Opposition to gold mining runs deep in El Salvador

A recent poll by the University of Central America shows that three fourths of Salvadorans in affected areas are opposed to the resumption of mining of gold and other metals in their country.   There has been a moratorium on granting permits for such mining since the mid-2000s under the Tony Saca ARENA administration and continuing under the subsequent FMLN governments.

From the bulletin describing the poll results:
Consistent with the majority of people who think that the country is not appropriate for this activity, 76% of those polled expressed disagreement with the opening of mining projects in their municipality. Only 19.8% expressed agreement and 4.2% either did not respond or expressed indecision. 
According to the respondents,this broad based rejection of metallic mining is associated, in large part, with the negative impact that metallic mining would have on the environment and on natural resources.Of those consulted, 89.9% expressed the view that mining would have grave effects in terms of water contamination, 85.1% expressed the same view with regards to air contamination; 88.3% consider that mining would have a grave impact on the destruction of forests and green areas, 88% consider that metallic mining would affect the life of wild animals and 79.1% believe that mining would deteriorate the scenery.
Currently an international arbitration lawsuit is pending against the government of El Salvador, brought by Ocean Gold (formerly Pac-Rim) which alleges that the moratorium on metallic mining violates El Salvador's investment laws and illegally and arbitrarily deprives the gold mining company of its investment in developing a gold mine in northern El Salvador.   The arbitration, which seeks hundreds of millions of dollars in damages against the government is currently awaiting decision from the arbitrators.

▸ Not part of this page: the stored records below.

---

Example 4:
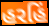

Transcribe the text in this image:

હરહિં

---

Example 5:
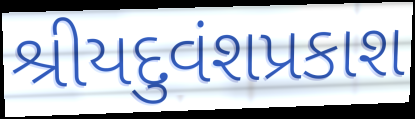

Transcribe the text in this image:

શ્રીયદુવંશપ્રકાશ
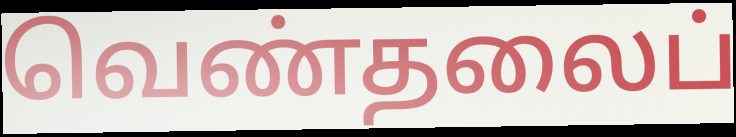
வெண்தலைப்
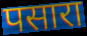
पसारा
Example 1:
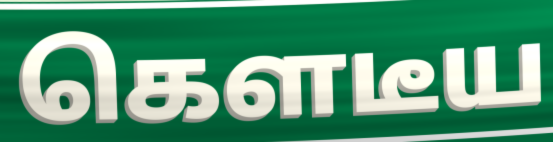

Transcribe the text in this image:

கௌடீய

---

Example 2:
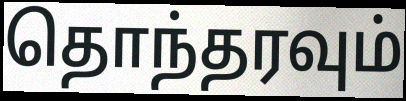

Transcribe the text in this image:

தொந்தரவும்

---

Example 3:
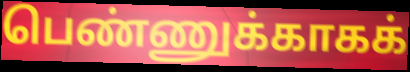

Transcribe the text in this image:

பெண்ணுக்காகக்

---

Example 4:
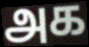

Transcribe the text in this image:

அக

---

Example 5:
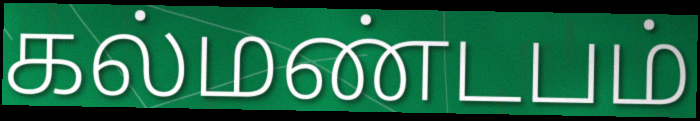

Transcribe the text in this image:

கல்மண்டபம்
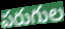
పరుగుల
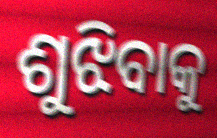
ଶୁଝିବାକୁ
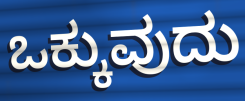
ಒಕ್ಕುವುದು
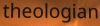
theologian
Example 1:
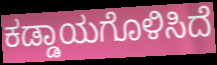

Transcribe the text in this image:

The poll also asked respondents about other kinds of environmental damage in the country:
When asked about the principal problems affecting the environment in El Salvador today, the responses showed that deforestation (49.9%), the contamination and scarcity of water (14.1%) and the poor management of trash (13.6%) are the main environmental problems perceived by the respondents. Other phenomena mentioned with less frequency included air contamination, climate change and the contamination of soils by toxic chemicals, among others.

When asked who was most responsible for the damage to the environment, 42.1% of those polled pointed to the citizens themselves of El Salvador, followed by 29.4% who pointed to private enterprises as the most responsible, Government (6.3%), political parties (4.3%) and market sellers (4.2%). Of those polled, 13.7% considered that all of the Salvadorans are equally responsible for environmental destruction.

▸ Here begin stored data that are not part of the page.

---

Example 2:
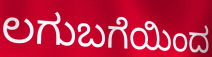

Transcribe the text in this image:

ಲಗುಬಗೆಯಿಂದ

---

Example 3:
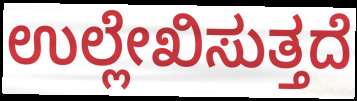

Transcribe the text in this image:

ಉಲ್ಲೇಖಿಸುತ್ತದೆ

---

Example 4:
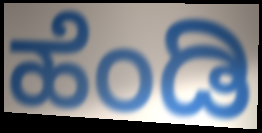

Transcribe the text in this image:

ಹೆಂಡಿ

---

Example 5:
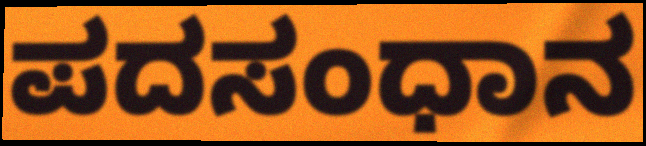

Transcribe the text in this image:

ಪದಸಂಧಾನ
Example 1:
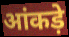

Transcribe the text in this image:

आंकड़े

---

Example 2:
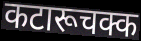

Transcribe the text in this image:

कटारूचक्क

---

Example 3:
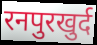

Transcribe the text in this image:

रनपुरखुर्द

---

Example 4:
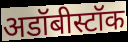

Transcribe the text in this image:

अडॉबीस्टॉक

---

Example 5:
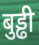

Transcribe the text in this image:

बुड्ढी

Concerning the principal causes of environmental destruction in the country, respondents primarily indicated the failure to apply established laws (21.7%), low educational and cultural levels among the citizenry (17.7%) and the irrational exploitation of natural resources (17%).The rest of respondents alluded to weak regulation, lack of information and other factors.
I think that's a pretty accurate assessment of care for the environment in El Salvador.